We offer seminars that dive into current research questions and recent developments in our field. These are a great opportunity to engage with cutting-edge topics, practice critical thinking, and get a feel for ongoing work in the lab and beyond. Below is a list of seminar topics we have recently offered or are planning for upcoming terms.

Process

  1. Application: Send your Transcript of Records (CV optional) and topic preferences to patrick.knab@tu-clausthal.de.
  2. Selection: You will be informed whether you have been accepted due to limited slots.
  3. Kick-Off Meeting: Introductory session & milestone schedule announcement.
  4. Milestone 1: Submit your seminar paper (~2.5 months in).
  5. Milestone 2: Write two peer reviews.
  6. Milestone 3: Present your paper to the group.
  7. Milestone 4: Submit the camera-ready paper & change log.

Topics

Summer Semester 2025

This semester, we offer the following topics.

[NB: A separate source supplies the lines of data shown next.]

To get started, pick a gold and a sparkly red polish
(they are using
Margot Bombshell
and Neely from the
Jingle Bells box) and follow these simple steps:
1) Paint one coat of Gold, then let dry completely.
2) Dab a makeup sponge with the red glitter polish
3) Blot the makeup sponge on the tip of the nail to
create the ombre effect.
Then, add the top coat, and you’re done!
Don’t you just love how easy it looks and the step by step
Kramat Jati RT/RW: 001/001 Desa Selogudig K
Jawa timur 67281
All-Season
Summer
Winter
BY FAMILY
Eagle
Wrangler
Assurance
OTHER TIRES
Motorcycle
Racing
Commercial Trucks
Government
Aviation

If not stated otherwise, the topics are open to bachelor and master students.
  • Exploring Prompt Loss Weighting in Language Model Fine-Tuning. Supervised fine-tuning is the process of adapting a pre-trained language model to specific tasks by training it on labeled datasets. Traditionally, equal emphasis is placed on both the input prompts and their corresponding outputs (completions) during this training. However, recent research has begun to explore the effects of assigning different weights to prompts and completions—a method known as Prompt Loss Weighting (PLW). Studies have shown that varying PLW can significantly influence model performance, particularly in tasks involving short responses. This seminar aims to further investigate the impact of PLW across a broader range of datasets and domains. You will conduct experiments using an implementation provided by us, systematically adjusting PLW during different stages of training to observe its effects on model outcomes. The objective is to develop a scheduling system that dynamically selects optimal PLW values tailored to specific training scenarios. The seminar will begin with an overview of existing research on PLW, highlighting key findings and methodologies. The main focus will then shift to practical experimentation, where you will implement and evaluate various PLW strategies in different contexts. This work aims to provide deeper insights into the effective application of PLW in supervised fine-tuning, contributing to enhanced training practices for language models.
  • Reinforcement Learning This seminar teaches the basics of reinforcement learning in a practical way. You will be provided with a Jupyter Notebook that contains the full running code - ready for experiments. In your seminar, you would then adjust a specific parameter of the algorithm, compare the outcomes, and describe the results in a report. Contrary to a theoretical seminar, the literature review in this work is limited.
  • Fine-Tuning Segment Anything (SAM) is a powerful foundation model for segmentation, capable of processing diverse images and videos across domains. However, its performance can vary depending on the application. To address this, recent research has introduced adapter modules to fine-tune SAM for specific tasks or datasets. In this seminar, the student will analyze and compare different adapter strategies for SAM, evaluating their effectiveness in improving segmentation performance across selected use cases.